In its latest earnings report for the third quarter of 2025, HSBC reported a profit before tax of $7.3 billion, which is $1.2 billion lower than the same period last year. This decline was primarily due to increased operating expenses, including $1.4 billion in legal provisions related to historical matters. Despite these challenges, the bank saw revenue growth driven by strong performances in its Wealth and International Wealth and Premier Banking segments.
Key financial metrics for the quarter include a revenue increase of 5% to $17.8 billion, supported by a 15% rise in net interest income. However, the annualized return on average tangible equity decreased to 12.3% from 15.5% in the previous year. The bank’s operating expenses rose by 24% due to legal provisions and investments in technology and restructuring efforts.
Looking forward, HSBC’s management remains optimistic, expecting a mid-teens return on tangible equity for 2025, excluding notable items.
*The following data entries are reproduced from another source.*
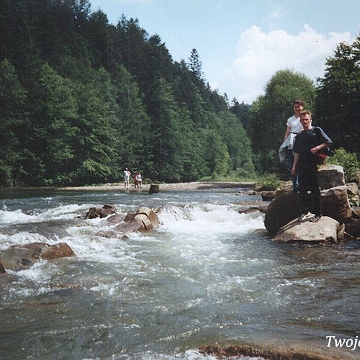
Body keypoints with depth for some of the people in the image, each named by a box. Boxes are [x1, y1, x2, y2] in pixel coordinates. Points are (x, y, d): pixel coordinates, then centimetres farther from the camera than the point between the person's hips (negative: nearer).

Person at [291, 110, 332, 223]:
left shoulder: (317, 131, 3)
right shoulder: (299, 136, 17)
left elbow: (328, 142, -1)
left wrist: (317, 148, -15)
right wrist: (294, 166, 10)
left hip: (313, 164, -5)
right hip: (301, 166, 5)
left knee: (315, 190, -2)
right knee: (303, 190, 5)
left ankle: (318, 213, 3)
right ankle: (304, 212, 12)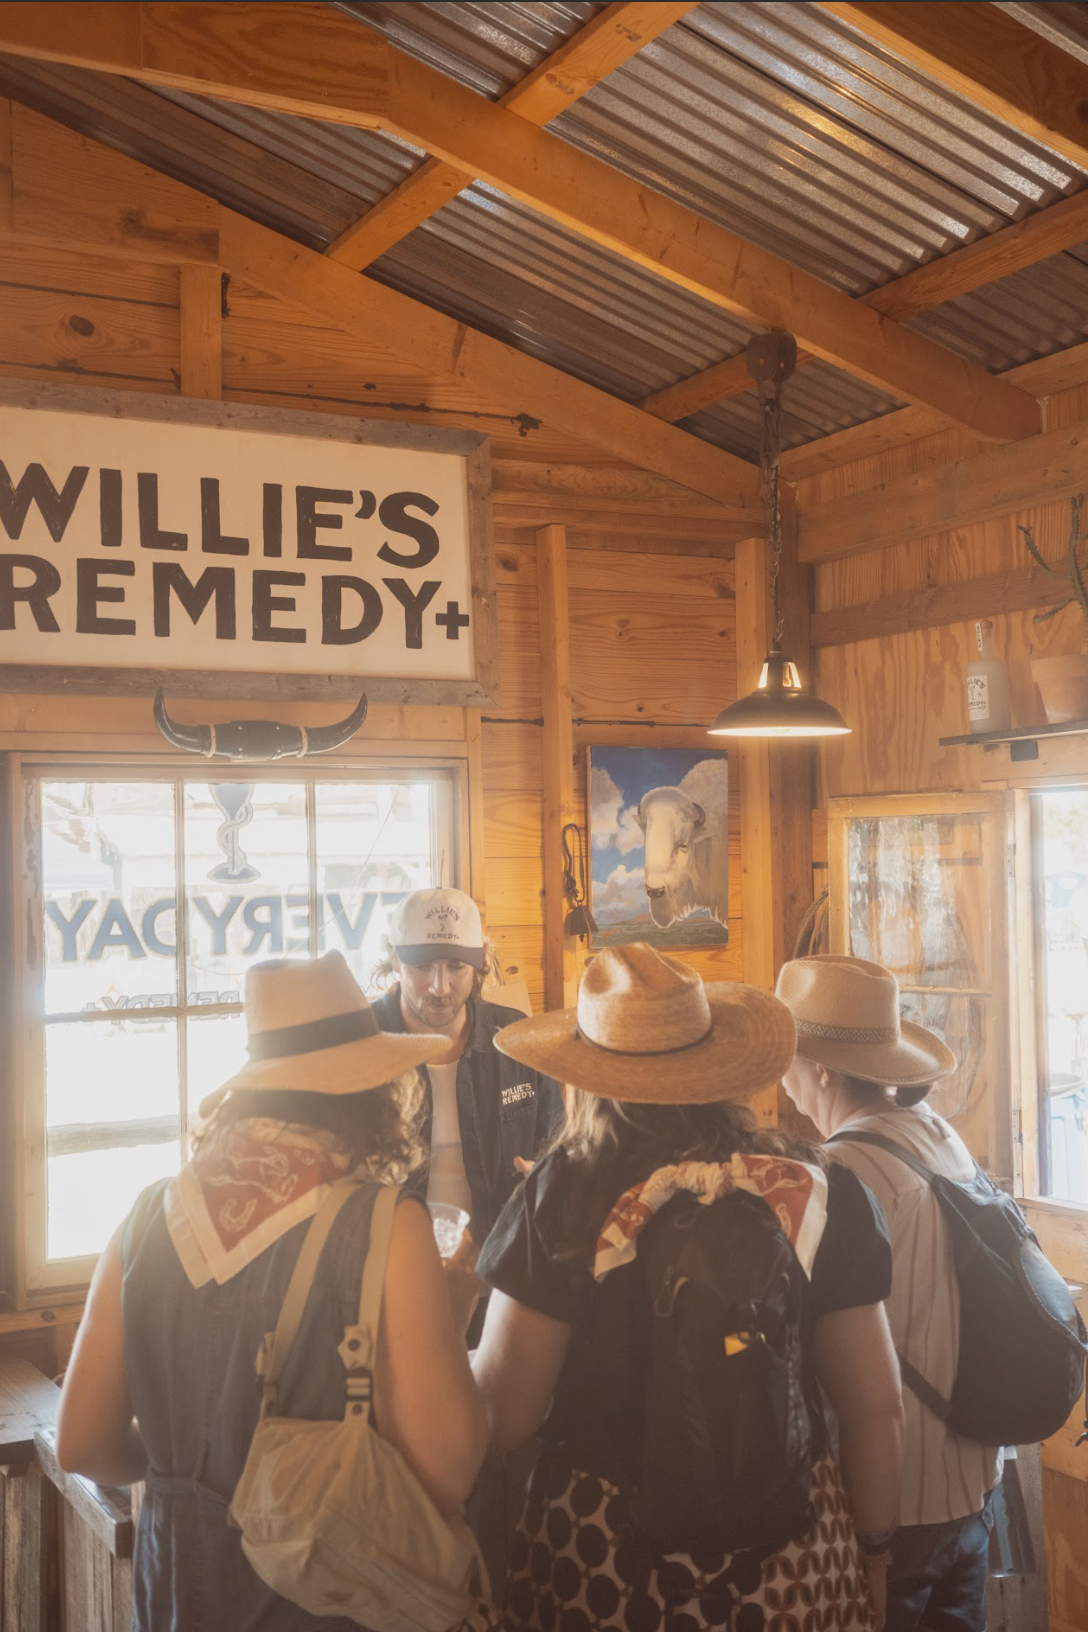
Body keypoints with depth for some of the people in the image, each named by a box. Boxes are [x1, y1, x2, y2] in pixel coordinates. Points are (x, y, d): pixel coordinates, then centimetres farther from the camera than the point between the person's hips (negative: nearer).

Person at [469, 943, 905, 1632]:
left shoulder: (559, 1195, -15)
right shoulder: (823, 1195, -8)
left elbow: (502, 1414, -11)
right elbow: (877, 1406, -1)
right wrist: (875, 1550, 15)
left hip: (600, 1561, -2)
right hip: (792, 1559, 2)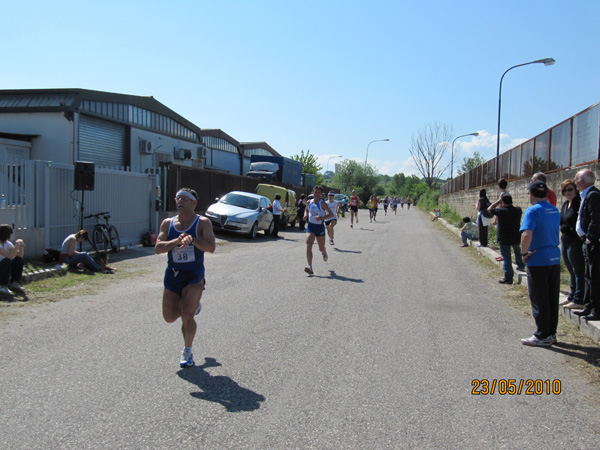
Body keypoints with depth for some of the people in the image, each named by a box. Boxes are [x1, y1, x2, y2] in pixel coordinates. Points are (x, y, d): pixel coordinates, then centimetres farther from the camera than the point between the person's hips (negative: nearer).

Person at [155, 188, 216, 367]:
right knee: (169, 317, 9)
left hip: (194, 276, -4)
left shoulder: (203, 223, -5)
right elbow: (158, 248, -7)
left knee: (187, 316, -14)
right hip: (172, 275, 4)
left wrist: (192, 239, -33)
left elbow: (211, 247, -18)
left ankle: (187, 351, 9)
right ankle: (192, 305, 40)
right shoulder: (168, 223, 5)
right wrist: (176, 241, -24)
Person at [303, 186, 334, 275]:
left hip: (320, 227, -2)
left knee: (321, 248, 12)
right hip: (310, 226, 3)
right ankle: (310, 267, -21)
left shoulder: (322, 203, -11)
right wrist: (305, 215, 2)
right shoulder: (309, 202, 3)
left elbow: (331, 214, -15)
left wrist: (321, 218, -29)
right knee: (308, 246, -17)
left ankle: (324, 253, 52)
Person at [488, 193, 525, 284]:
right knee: (517, 251, 32)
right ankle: (520, 266, 52)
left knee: (506, 258, 0)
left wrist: (498, 201, 4)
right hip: (516, 238, 5)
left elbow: (489, 209, -3)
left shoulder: (501, 211, -19)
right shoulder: (518, 210, -4)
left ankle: (508, 278, 1)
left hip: (504, 239, -5)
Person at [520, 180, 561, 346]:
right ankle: (551, 333, 23)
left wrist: (524, 253, -13)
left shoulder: (533, 211, -14)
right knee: (552, 299, 14)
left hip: (538, 261, -7)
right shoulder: (555, 210, 10)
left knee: (539, 300, 2)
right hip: (555, 259, 7)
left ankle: (542, 337, 8)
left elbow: (527, 234, -26)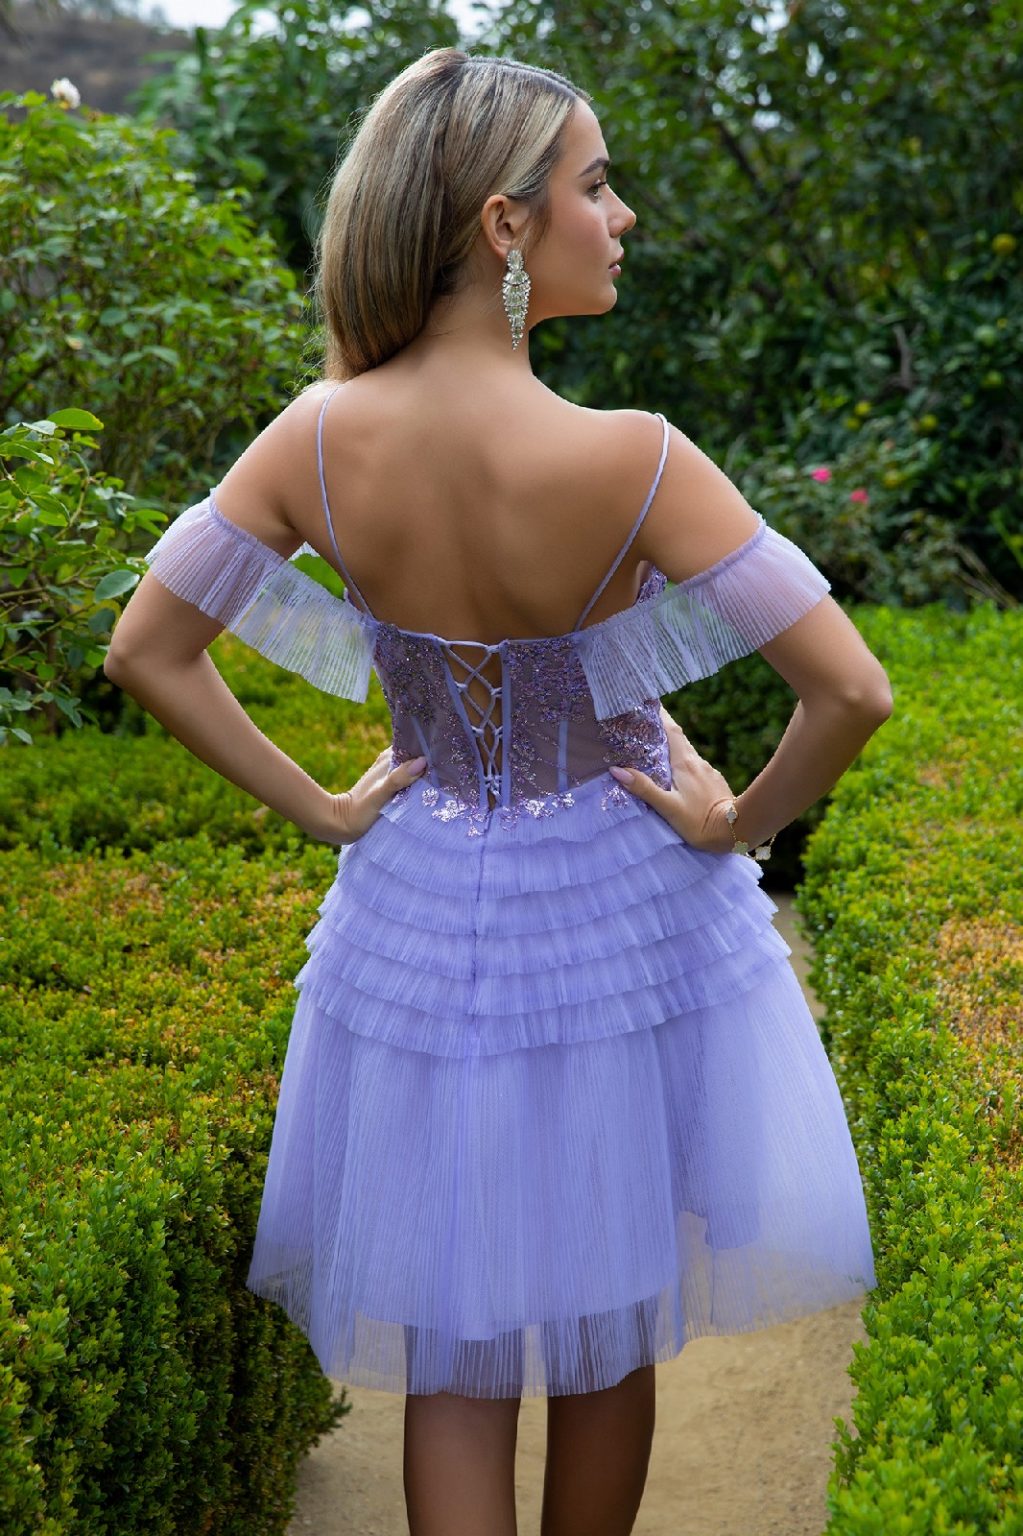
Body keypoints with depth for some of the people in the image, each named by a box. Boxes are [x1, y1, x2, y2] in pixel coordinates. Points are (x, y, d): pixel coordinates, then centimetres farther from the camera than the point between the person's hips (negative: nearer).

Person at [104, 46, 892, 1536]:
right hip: (618, 921, -3)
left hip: (424, 914, 3)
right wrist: (739, 827, -9)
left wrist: (320, 808, -1)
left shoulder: (321, 437, -14)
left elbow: (145, 653, -7)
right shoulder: (628, 459, -26)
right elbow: (852, 692, -27)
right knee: (610, 1327, 21)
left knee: (451, 1349, 17)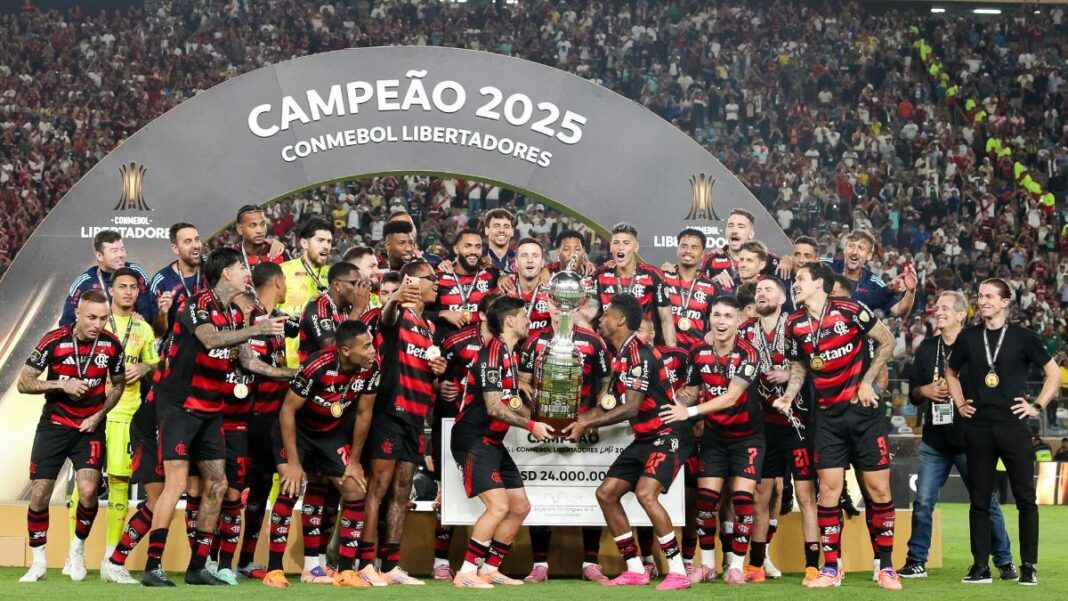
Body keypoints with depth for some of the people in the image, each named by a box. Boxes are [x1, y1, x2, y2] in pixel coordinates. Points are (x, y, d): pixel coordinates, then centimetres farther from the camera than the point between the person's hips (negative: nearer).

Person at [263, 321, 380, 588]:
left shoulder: (371, 366, -19)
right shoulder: (316, 366, -32)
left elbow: (363, 414, -6)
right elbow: (288, 409, -24)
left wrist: (354, 461, -2)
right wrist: (293, 463, -24)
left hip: (333, 432, 5)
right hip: (297, 428, -5)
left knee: (356, 491, -5)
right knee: (290, 489, -19)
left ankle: (345, 571, 3)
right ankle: (274, 570, -10)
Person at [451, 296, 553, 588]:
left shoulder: (510, 355, 14)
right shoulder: (492, 353, -17)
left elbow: (512, 403, 20)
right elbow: (494, 408, -22)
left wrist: (540, 422, 6)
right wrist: (531, 426, -15)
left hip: (493, 443, 10)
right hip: (473, 440, -10)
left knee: (520, 506, 10)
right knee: (498, 506, -19)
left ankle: (489, 570, 17)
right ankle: (465, 574, -13)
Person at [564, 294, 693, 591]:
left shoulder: (640, 354, -18)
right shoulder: (619, 358, 12)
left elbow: (631, 408, -23)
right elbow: (606, 407, 16)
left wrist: (587, 423, -17)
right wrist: (574, 422, 3)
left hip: (668, 435, -10)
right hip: (644, 440, 10)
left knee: (645, 493, -27)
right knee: (606, 493, 5)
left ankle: (678, 571, -21)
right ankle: (635, 570, 11)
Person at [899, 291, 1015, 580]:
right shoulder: (926, 348, 12)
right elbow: (912, 394, 16)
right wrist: (925, 390, -4)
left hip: (969, 439, -4)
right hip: (934, 441, 4)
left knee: (986, 501, 2)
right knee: (923, 502, 1)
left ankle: (1004, 562, 11)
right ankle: (916, 562, 9)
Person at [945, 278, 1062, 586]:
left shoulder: (1023, 337, 1)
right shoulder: (968, 338, 9)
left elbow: (1054, 373, 7)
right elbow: (951, 373, 25)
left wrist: (1037, 406, -1)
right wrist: (960, 404, 14)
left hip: (1014, 426, -2)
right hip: (978, 430, 2)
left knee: (1026, 499, -1)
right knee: (980, 500, 5)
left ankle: (1028, 567, 6)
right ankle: (981, 567, 10)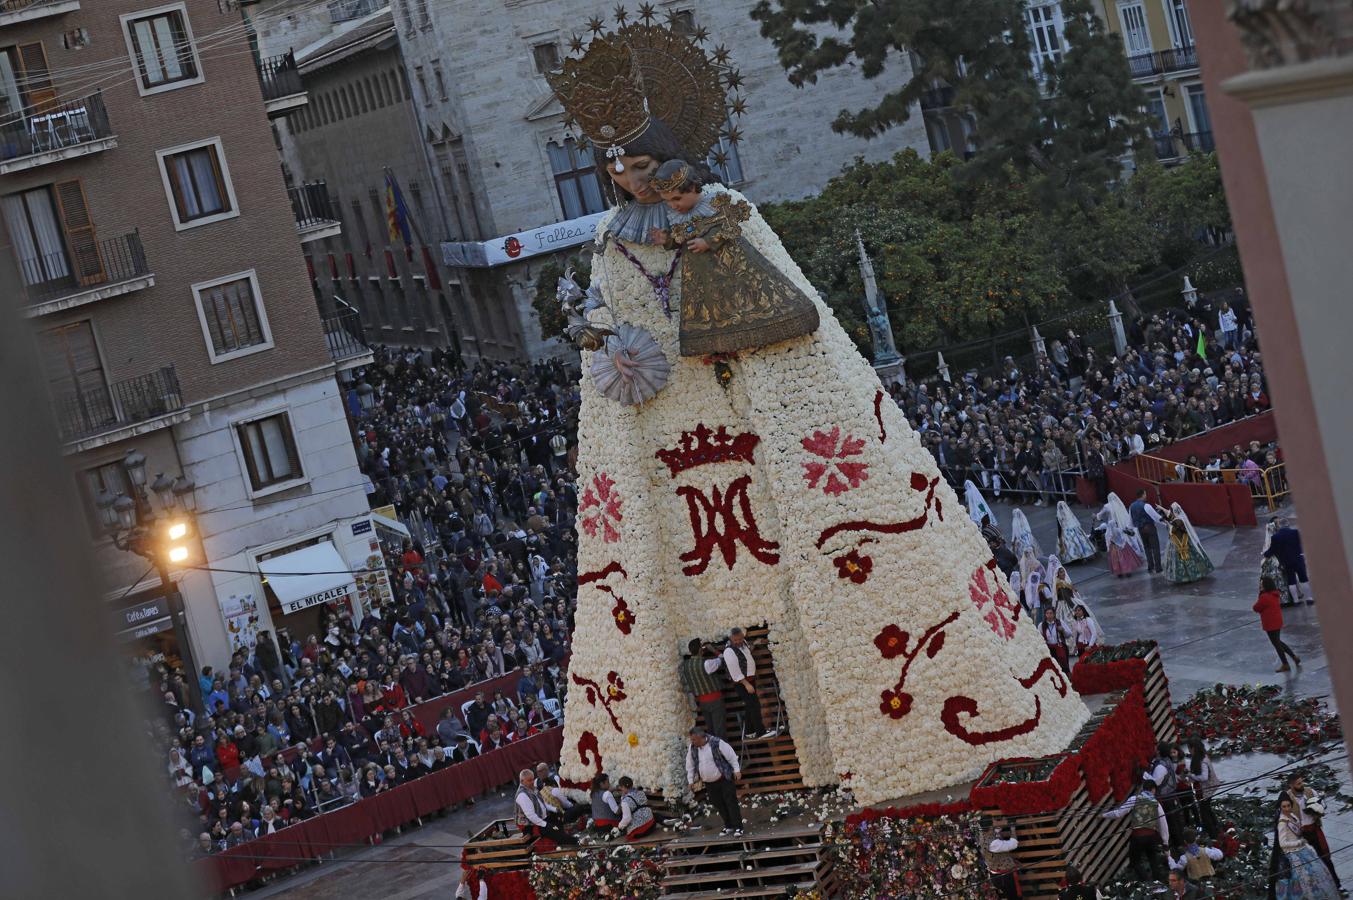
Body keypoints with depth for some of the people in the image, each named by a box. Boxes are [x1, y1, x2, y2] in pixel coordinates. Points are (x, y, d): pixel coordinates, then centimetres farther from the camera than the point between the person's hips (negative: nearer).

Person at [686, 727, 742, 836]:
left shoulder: (717, 743, -19)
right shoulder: (693, 749, -2)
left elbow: (731, 756, -12)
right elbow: (690, 765, 9)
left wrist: (736, 770, -12)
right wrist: (691, 781, 9)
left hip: (724, 779, -5)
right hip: (709, 783, 5)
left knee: (731, 802, -7)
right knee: (719, 805, 8)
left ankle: (738, 827, -4)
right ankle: (729, 826, 20)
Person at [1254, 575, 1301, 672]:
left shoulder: (1265, 597, -23)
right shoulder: (1274, 595, 5)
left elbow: (1256, 608, -16)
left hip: (1271, 624, -9)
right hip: (1277, 622, 9)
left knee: (1276, 643, 4)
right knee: (1278, 642, 24)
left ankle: (1285, 665, 13)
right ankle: (1294, 657, 27)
The bank continues to focus on strategic growth areas, including expanding its wealth management business, particularly in Asia, and enhancing its transaction banking capabilities. Despite the challenges, HSBC is committed to navigating the evolving economic landscape and meeting customer needs.
Overall, HSBC’s third-quarter performance reflects both the challenges and opportunities in the current economic environment, with a focus on strategic execution and customer-centric growth.